Amazon recently demonstrated how the Zoox vehicle can predict its surroundings up to eight seconds in the future. These seconds allow the vehicle to react and make prudent and safe driving decisions.
Zoox’s artificial intelligence (AI) stack is at the heart of the vehicle’s ability to predict these outcomes. To accomplish this, the stack employs three broad processes: perception, prediction, and planning.
Predicting the future
Zoox’s AI stack starts with its perception stage, where the vehicle takes in everything in its surroundings and how each thing is moving.

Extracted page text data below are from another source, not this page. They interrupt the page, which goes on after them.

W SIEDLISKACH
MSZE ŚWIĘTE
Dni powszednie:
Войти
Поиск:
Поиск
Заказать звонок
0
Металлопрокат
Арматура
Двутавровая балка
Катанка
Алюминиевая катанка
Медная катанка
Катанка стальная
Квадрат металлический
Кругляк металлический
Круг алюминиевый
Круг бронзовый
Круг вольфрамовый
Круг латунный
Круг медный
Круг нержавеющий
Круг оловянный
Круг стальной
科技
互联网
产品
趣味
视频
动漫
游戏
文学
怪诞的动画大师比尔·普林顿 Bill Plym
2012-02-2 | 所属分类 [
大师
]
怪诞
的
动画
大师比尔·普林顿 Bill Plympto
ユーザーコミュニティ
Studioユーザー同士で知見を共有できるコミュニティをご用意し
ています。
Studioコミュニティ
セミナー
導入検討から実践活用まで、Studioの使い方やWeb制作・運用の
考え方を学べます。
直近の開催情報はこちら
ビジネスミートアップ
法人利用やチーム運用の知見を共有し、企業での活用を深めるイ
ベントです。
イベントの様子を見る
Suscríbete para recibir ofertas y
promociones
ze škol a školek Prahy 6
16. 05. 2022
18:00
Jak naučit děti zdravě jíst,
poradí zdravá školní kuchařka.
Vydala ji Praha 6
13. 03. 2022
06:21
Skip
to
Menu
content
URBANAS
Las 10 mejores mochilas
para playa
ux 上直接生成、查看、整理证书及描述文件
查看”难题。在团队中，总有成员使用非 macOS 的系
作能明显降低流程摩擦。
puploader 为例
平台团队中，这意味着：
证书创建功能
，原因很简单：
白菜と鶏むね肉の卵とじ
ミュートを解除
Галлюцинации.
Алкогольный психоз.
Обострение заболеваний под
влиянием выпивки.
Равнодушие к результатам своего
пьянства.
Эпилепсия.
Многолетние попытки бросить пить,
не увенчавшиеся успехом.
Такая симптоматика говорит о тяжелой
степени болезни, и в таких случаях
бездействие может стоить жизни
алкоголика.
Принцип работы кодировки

The perception phase begins with high-resolution data that Zoox’s team gathers from the vehicle’s sensors. Zoox is equipped with a variety of sensors, from visual cameras to LiDAR, radar, and longwave infrared cameras. These sensors are placed at the high four corners of the vehicle, giving Zoox an overlapping, 360º view of the car’s surroundings for over 100 m.
The robotaxi combines this data with an already provided, detailed semantic map of its environment called the Zoox Road Network (ZRN). The ZRN has information about local infrastructure, road rules, speed limits, intersection layouts, location of traffic symbols and more.

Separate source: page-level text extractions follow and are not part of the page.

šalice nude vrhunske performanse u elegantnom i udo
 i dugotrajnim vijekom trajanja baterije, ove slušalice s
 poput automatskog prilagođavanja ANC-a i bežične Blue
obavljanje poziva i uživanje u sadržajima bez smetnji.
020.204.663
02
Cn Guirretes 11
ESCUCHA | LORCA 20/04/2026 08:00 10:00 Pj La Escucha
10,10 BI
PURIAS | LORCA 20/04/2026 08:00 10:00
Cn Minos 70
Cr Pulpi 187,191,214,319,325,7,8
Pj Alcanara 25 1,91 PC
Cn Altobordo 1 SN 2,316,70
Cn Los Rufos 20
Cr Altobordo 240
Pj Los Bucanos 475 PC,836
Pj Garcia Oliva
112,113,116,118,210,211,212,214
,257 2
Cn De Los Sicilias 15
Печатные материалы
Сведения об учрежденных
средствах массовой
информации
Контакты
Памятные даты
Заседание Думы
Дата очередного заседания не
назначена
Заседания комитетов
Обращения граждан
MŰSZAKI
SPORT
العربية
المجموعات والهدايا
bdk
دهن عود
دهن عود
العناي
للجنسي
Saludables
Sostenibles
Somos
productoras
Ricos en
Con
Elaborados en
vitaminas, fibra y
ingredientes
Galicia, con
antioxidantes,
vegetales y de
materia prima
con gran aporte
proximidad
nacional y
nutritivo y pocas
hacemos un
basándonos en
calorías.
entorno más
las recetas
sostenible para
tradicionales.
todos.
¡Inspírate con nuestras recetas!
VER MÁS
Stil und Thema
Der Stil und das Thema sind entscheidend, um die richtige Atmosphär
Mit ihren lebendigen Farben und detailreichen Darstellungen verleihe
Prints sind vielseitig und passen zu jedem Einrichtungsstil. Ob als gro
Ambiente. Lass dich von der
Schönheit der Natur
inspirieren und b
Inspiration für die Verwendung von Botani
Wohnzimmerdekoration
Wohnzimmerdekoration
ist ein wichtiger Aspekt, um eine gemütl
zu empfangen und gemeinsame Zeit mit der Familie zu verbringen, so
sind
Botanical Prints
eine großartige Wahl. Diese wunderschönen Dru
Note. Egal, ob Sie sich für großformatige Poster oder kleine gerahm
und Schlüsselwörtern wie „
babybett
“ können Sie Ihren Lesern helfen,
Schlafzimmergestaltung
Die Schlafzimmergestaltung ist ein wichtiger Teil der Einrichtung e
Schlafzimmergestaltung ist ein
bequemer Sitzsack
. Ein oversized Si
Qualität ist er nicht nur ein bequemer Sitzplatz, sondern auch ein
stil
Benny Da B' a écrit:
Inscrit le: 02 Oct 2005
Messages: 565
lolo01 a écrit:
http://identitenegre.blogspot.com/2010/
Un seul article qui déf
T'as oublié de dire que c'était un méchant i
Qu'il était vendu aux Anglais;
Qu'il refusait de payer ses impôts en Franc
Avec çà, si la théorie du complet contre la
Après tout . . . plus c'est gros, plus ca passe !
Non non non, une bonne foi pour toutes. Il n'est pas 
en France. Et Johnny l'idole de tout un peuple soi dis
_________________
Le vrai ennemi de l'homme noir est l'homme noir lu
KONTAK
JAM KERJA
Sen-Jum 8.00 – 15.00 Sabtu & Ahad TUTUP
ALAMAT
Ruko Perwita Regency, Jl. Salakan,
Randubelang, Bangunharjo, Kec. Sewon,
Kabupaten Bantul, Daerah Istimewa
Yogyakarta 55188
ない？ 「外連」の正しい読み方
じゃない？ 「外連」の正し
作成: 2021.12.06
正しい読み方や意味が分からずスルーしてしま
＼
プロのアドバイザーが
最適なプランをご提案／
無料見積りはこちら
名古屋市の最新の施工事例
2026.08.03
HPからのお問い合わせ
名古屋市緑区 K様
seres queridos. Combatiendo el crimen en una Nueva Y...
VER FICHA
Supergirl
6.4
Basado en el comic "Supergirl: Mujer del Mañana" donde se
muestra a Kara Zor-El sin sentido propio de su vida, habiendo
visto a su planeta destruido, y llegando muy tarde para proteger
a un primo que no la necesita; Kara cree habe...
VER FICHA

The perception AI then identifies and classifies surrounding cars, pedestrians and cyclists, which it calls “agents.” The AI tracks each of these agent’s velocities and trajectories. It then boils down this data to its essentials, making it into a 2D image optimized for machine learning to understand.

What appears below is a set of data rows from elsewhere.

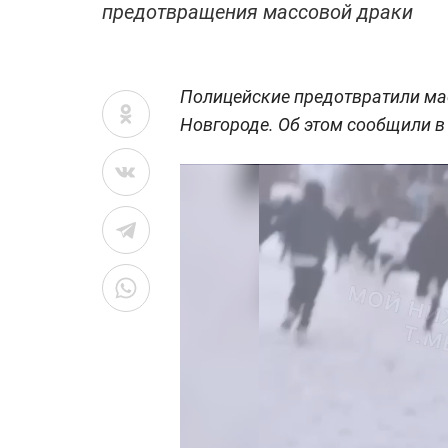
предотвращения массовой драки
Полицейские предотвратили ма
Новгороде. Об этом сообщили в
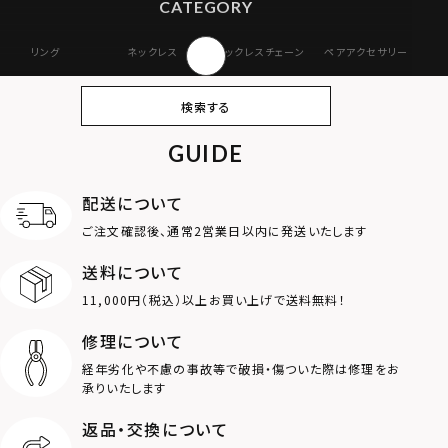
CATEGORY
リング
ネックレス
ネックレスチェーン
ペアアクセサリー
ピアス
イヤリング・イヤー
ブレスレット
バングル
検索する
カフ
GUIDE
アンクレット
オンラインストア
ギフトボックス
パーツ
限定
配送について
MOTIF
ご注文確認後、通常2営業日以内に発送いたします
送料について
ダブルリング
プレート
11,000円（税込）以上お買い上げで送料無料！
ライオン
ハート
修理について
経年劣化や不慮の事故等で破損・傷ついた際は修理をお
ロゴ
アニマル
承りいたします
返品・交換について
クラウン
クロス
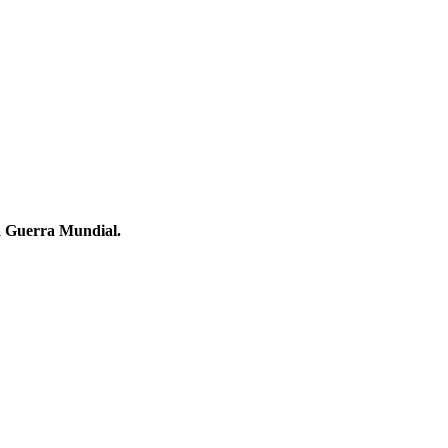
a Guerra Mundial.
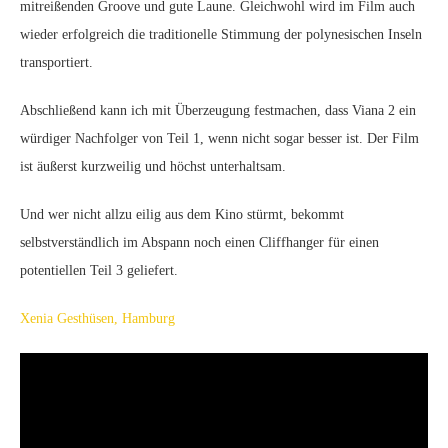
mitreißenden Groove und gute Laune. Gleichwohl wird im Film auch
wieder erfolgreich die traditionelle Stimmung der polynesischen Inseln
transportiert.
Abschließend kann ich mit Überzeugung festmachen, dass Viana 2 ein
würdiger Nachfolger von Teil 1, wenn nicht sogar besser ist. Der Film
ist äußerst kurzweilig und höchst unterhaltsam.
Und wer nicht allzu eilig aus dem Kino stürmt, bekommt
selbstverständlich im Abspann noch einen Cliffhanger für einen
potentiellen Teil 3 geliefert.
Xenia Gesthüsen, Hamburg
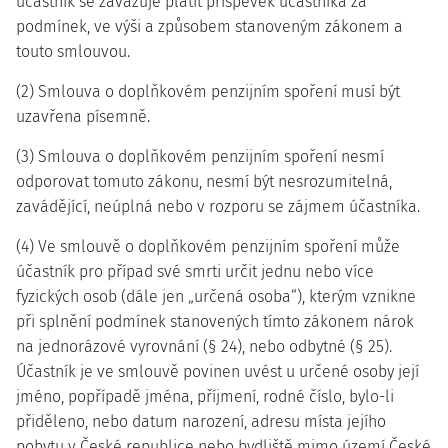
účastník se zavazuje platit příspěvek účastníka za
podmínek, ve výši a způsobem stanoveným zákonem a
touto smlouvou.
(2) Smlouva o doplňkovém penzijním spoření musí být
uzavřena písemně.
(3) Smlouva o doplňkovém penzijním spoření nesmí
odporovat tomuto zákonu, nesmí být nesrozumitelná,
zavádějící, neúplná nebo v rozporu se zájmem účastníka.
(4) Ve smlouvě o doplňkovém penzijním spoření může
účastník pro případ své smrti určit jednu nebo více
fyzických osob (dále jen „určená osoba“), kterým vznikne
při splnění podmínek stanovených tímto zákonem nárok
na jednorázové vyrovnání (§ 24), nebo odbytné (§ 25).
Účastník je ve smlouvě povinen uvést u určené osoby její
jméno, popřípadě jména, příjmení, rodné číslo, bylo-li
přiděleno, nebo datum narození, adresu místa jejího
pobytu v České republice nebo bydliště mimo území České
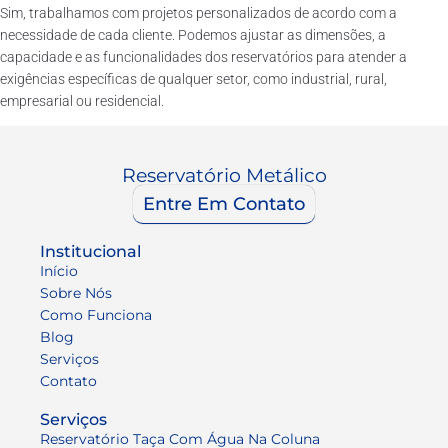
Sim, trabalhamos com projetos personalizados de acordo com a
necessidade de cada cliente. Podemos ajustar as dimensões, a
capacidade e as funcionalidades dos reservatórios para atender a
exigências específicas de qualquer setor, como industrial, rural,
empresarial ou residencial.
Reservatório Metálico
Entre Em Contato
Institucional
Início
Sobre Nós
Como Funciona
Blog
Serviços
Contato
Serviços
Reservatório Taça Com Água Na Coluna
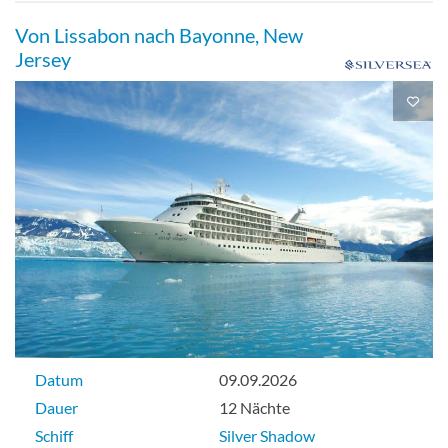
Suite
Von Lissabon nach Bayonne, New
Jersey
Grand 2 Suite-[G2]
Suite
Medallion Suite-[ME]
Deck 7
Datum
09.09.2026
Suite
Dauer
12 Nächte
Schiff
Silver Shadow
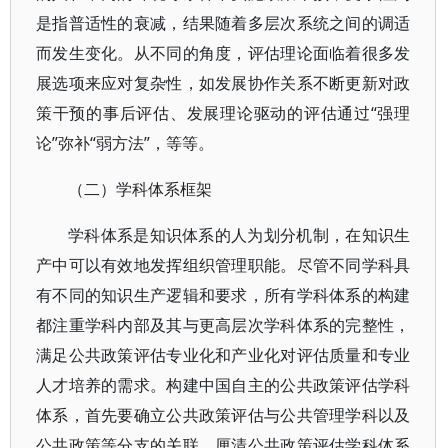
是指普适性的衰减，结果随着多层次系统之间的调适
而发生变化。从不同的角度，评估理论面临着很多发
展选项来应对复杂性，如发展协作关系不断更新对政
策干预的事后评估、发展理论驱动的评估通过“强理
论”弥补“弱方法”，等等。
（二）学科体系框架
学科体系是知识体系的人为划分机制，在知识生
产中可以有效地发挥组织管理职能。尽管不同学科具
有不同的知识生产逻辑和要求，所有学科体系的构建
都注重学科内部及其与更高层次学科体系的完整性，
满足公共政策评估专业化和产业化对评估质量和专业
人才培养的需求。构建中国自主的公共政策评估学科
体系，首先要确立公共政策评估与公共管理学科以及
公共政策等分支的关联，厘清公共政策评估学科体系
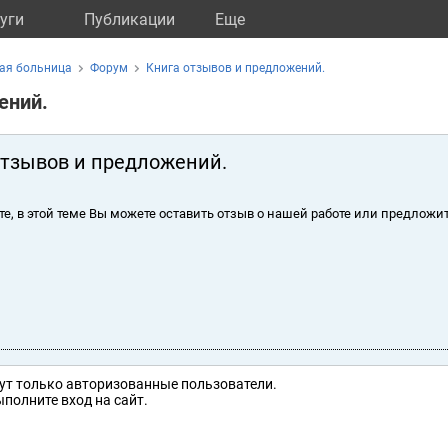
уги
Публикации
Eще
ая больница
Форум
Книга отзывов и предложений.
ений.
отзывов и предложений.
те, в этой теме Вы можете оставить отзыв о нашей работе или предложит
ут только авторизованные пользователи.
полните вход на сайт.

This image is presented to a convolutional neural network, which decides what items in the image matter to the vehicle. The image includes around 60 channels of semantic information about all of the agents in it.
With this information, the machine learning system creates a probability distribution of potential trajectories for each dynamic agent in the vehicle’s surroundings. The machine learning system considers the trajectory of all agents, as well as how cars are expected to move on a given street, what traffic lights are doing, the workings of crosswalks and more.
The system’s resulting predictions are usually around eight seconds into the future, and are recalculated every tenth of a second with new information from the perception system.
Weighted predictions are given to the final stage of the process, the planner phase. The planner is the car’s executive decision-making. It takes predictions from the previous phase and uses it to decide how the Zoox vehicle will move.
Constantly improving predictions
While Zoox’s AI stack has millions of miles of sensor data collected by the company’s test fleet to train from, the team is still constantly trying to improve its accuracy.
Right now, the team is working to leverage a graph neural network (GNN) approach to improve the stack’s prediction capabilities. A GNN would enable the vehicle to understand the relationships between different agents around it and within itself, as well as how those relationships will change over time.
The team is also working to more deeply integrate the prediction and planning stages of the process to create a feedback loop. This would allow the prediction and planner systems to interact by allowing the planner system to ask the prediction system how agents might react to certain behaviors before carrying out decisions.